Enright v. Eli Lilly & Co.

77 N.Y.2d 377, 568 N.Y.S.2d 550, 570 N.E.2d 198 (1991)

 

RULE:

The liability of the manufacturers of the drug diethylstilbestrol (DES) does not extend to a so-called "third generation" plaintiff, whose injuries allegedly were caused by her premature birth, which in turn resulted from damage to her mother's reproductive system caused by the mother's in utero exposure to DES. No unique feature of DES litigation has been identified which justifies recognition of a multigenerational cause of action that has not been recognized in any other context.
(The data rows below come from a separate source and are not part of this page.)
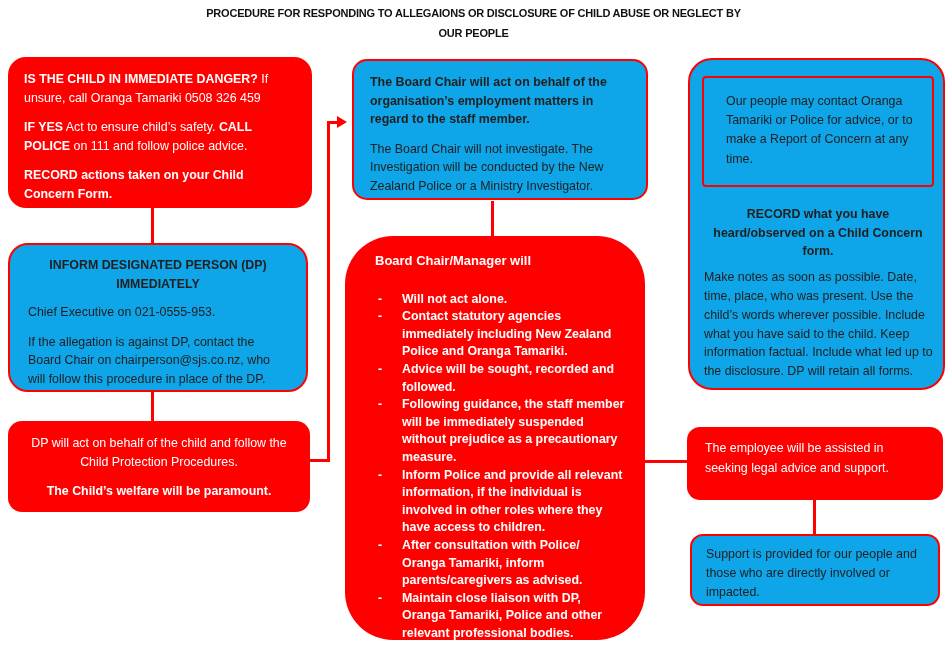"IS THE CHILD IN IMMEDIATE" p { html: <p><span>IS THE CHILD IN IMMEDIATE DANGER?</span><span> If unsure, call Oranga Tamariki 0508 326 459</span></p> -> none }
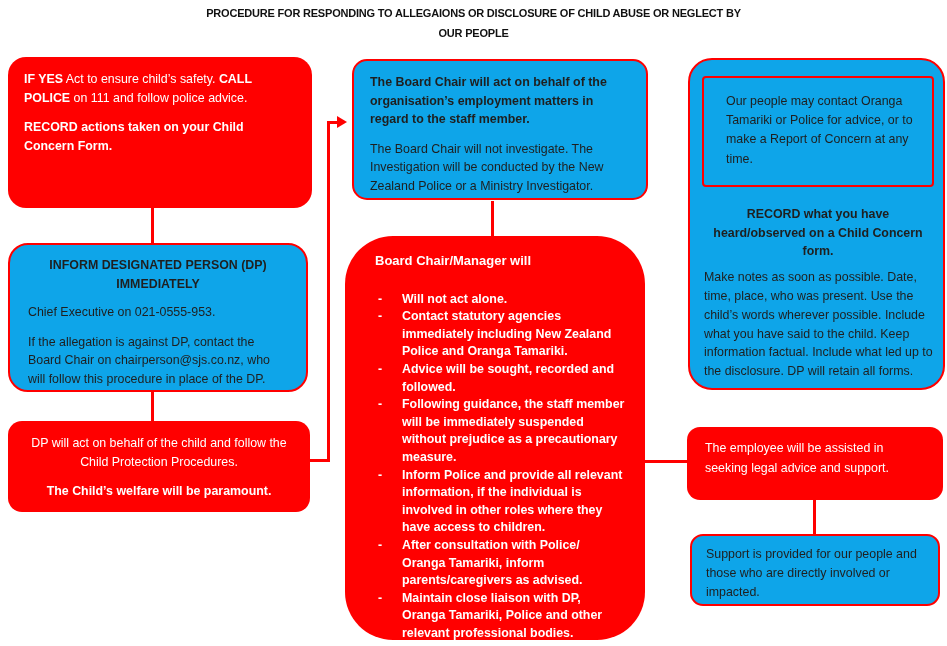"The Board Chair will act" .white-box { background: #0ea5e9 -> #f97316; font-style: none -> italic }
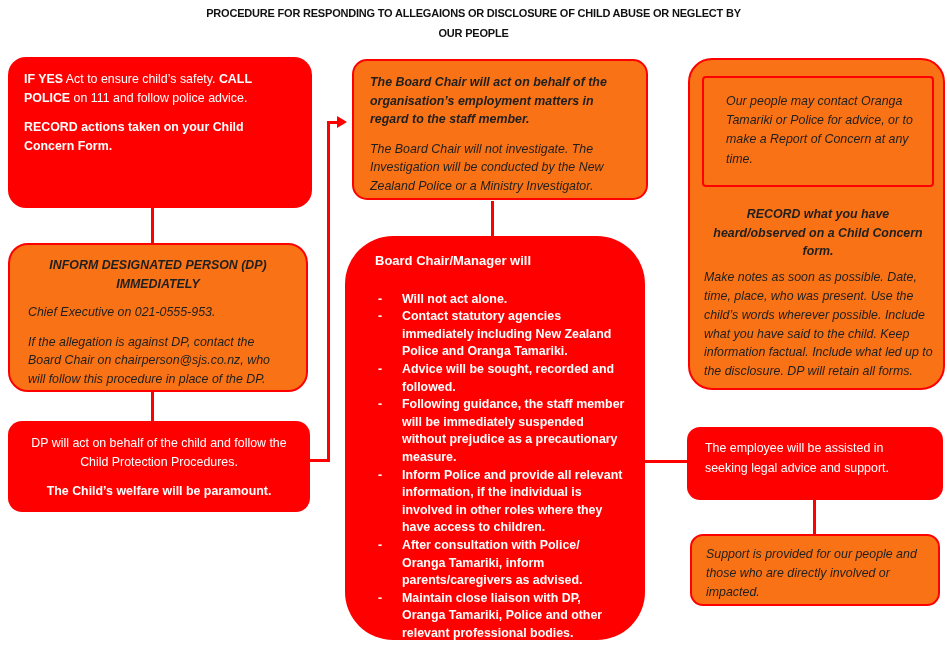"Board Chair/Manager will" .box-bc-actions .heading { font-size: 13px -> 17px }
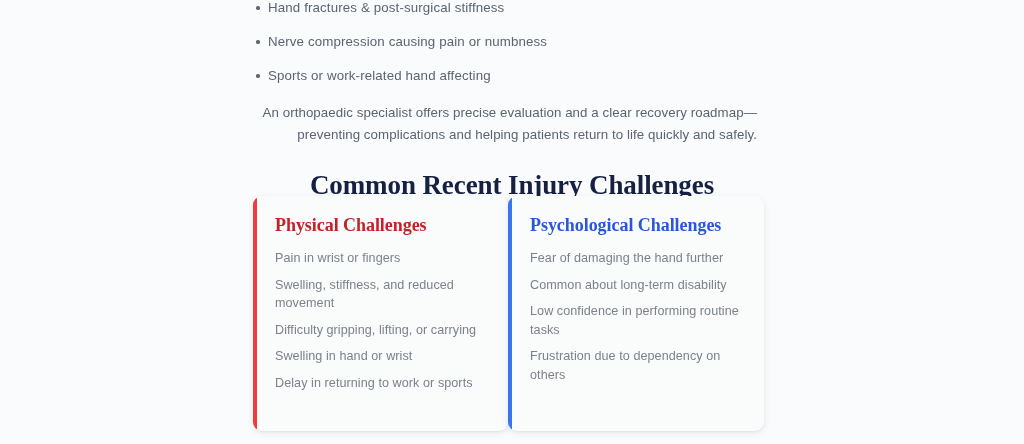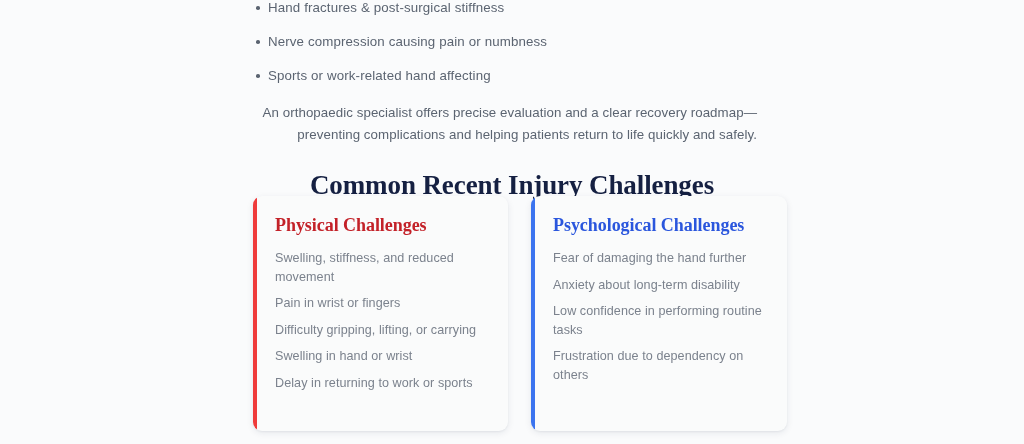"Physical Challenges" .cards { gap: 23px -> none }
Limiting liability to those who ingested the drug or were exposed to it in utero serves the purpose of confining liability within manageable limits, and does not unduly impair the deterrent purposes of tort liability. Thus, there is no basis for a departure from the rule that an injury to a mother which results in injuries to a later-conceived child does not establish a cause of action in favor of the child against the original tortfeasor.

FACTS:

A mother took the drug diethylstilbestrol (DES) while pregnant with plaintiff, and plaintiff's reproductive system was adversely affected. As an adult, plaintiff had troubled pregnancies before giving birth to her daughter prematurely, causing her daughter's numerous health problems. As a result, plaintiff brought several actions against several manufacturers of DES on behalf of her daughter, claiming negligence, breach of warranty, strict liability, and fraud. The trial court dismissed claims brought on behalf of plaintiff's daughter but on appeal, the appellate court reinstated the daughter's claim against the manufacturers of DES. The case was appealed by the manufacturer's to the Court of Appeals of New York.

ISSUE:

Should the liability of manufacturers of the drug diethylstilbestrol (DES) extend to the so-called "third generation"?

ANSWER:

No

CONCLUSION:

The court ruled that, even though courts and the legislature had given litigants great latitude in DES cases, they could not make manufacturers liable to victim's children. The court ruled that their job was to make litigation and liability manageable, and extending liability to the extent sought by plaintiff could have negative consequences.